In the case of Mocean Worker, it's not the elemental sounds he uses that are original. In fact, the whole point of it is to not be that original. By taking a DJ's approach to big band swing and jazz music, the desire for a retro appeal is very much intentional. You've probably even heard some Mocean Worker tracks, as they have been enjoying placement in quite a few television spots lately. The sole mastermind behind Mocean Worker, Adam Dorn is getting back to mining a bunch of the music he grew up listening to and then painting it on to a more modern canvas.
Mocean Worker's earliest releases, both Home Movie from the Brain Forest and Mixed Emotional Features, were very different from his most recent offerings. Beginning as more a fan of Derrick May's Detroit techno, with a healthy dose of drum and bass thrown in, things began to take a stark turn with 2000's Aural & Hearty. Here Dorn first showed his interest of combining music from the past with more updated studio techniques. But sonically landing somewhere in between Moby's Play and something from Ursula 1000, it seemed more a proof of concept (or lots of concepts) than a solidified vision.
But Cinco De Mowo! works so well because of his previous album, 2004's Enter The Mowo! Not only does it contain another exclamation point, but it continues more tracks straddling the line between past and present.

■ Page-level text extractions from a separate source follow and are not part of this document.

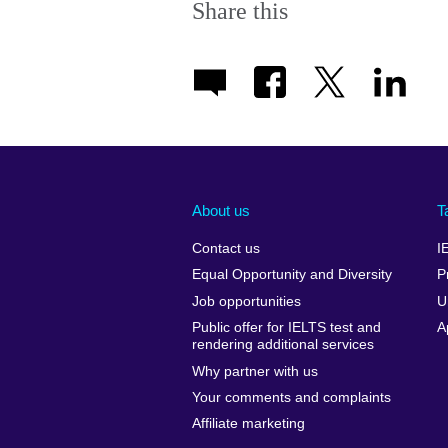
Share this
About us
T
Contact us
I
Equal Opportunity and Diversity
P
Job opportunities
U
Public offer for IELTS test and
A
rendering additional services
Why partner with us
Your comments and complaints
Affiliate marketing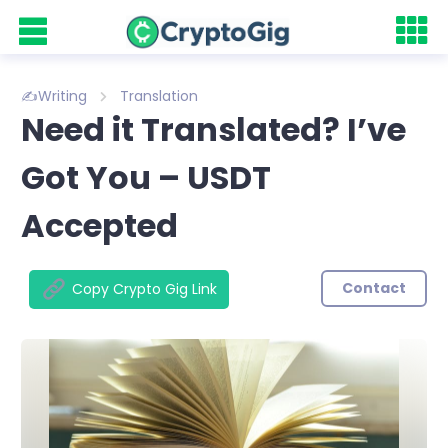
✍️Writing
Translation
Need it Translated? I’ve
Got You – USDT
Accepted
Contact
Copy Crypto Gig Link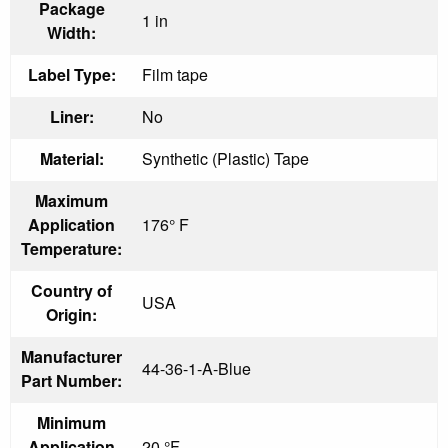
Package
1 in
Width:
Label Type:
Film tape
Liner:
No
Material:
Synthetic (Plastic) Tape
Maximum
Application
176° F
Temperature:
Country of
USA
Origin:
Manufacturer
44-36-1-A-Blue
Part Number:
Minimum
Application
20 °F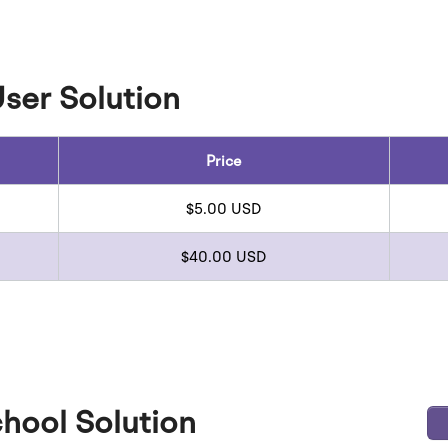
User Solution
Price
$5.00 USD
$40.00 USD
hool Solution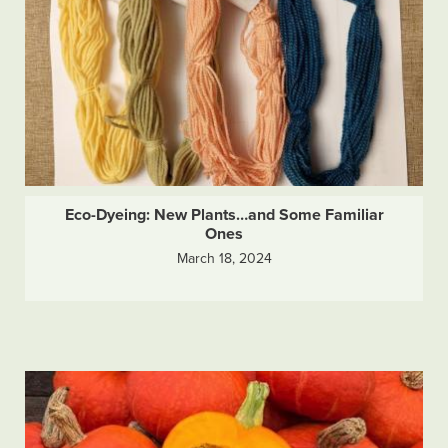
Eco-Dyeing: New Plants…and Some Familiar
Ones
March 18, 2024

You should probably settle in for listening to trumpet, saxophone, and the occasional flute soloing over a jazz orchestra and slightly mangled and funked-up break beats. The ride starts with "Shake Ya Boogie" and "Tickle It" which lay the blueprint for how the rest of the album will be built. With them you're never exactly sure where the samples end and the new skool picks up. But with guests like Herb Albert (on the nicely hip "Changes") and jazz flautist Rahsaan Roland Kirk, its probably safe to assume that you won't be able to mine out this groove any time soon. Highlights include the light-hearted muted trumpet of "Les and Eddie" as well as the nicely laid-back "Reykjavik."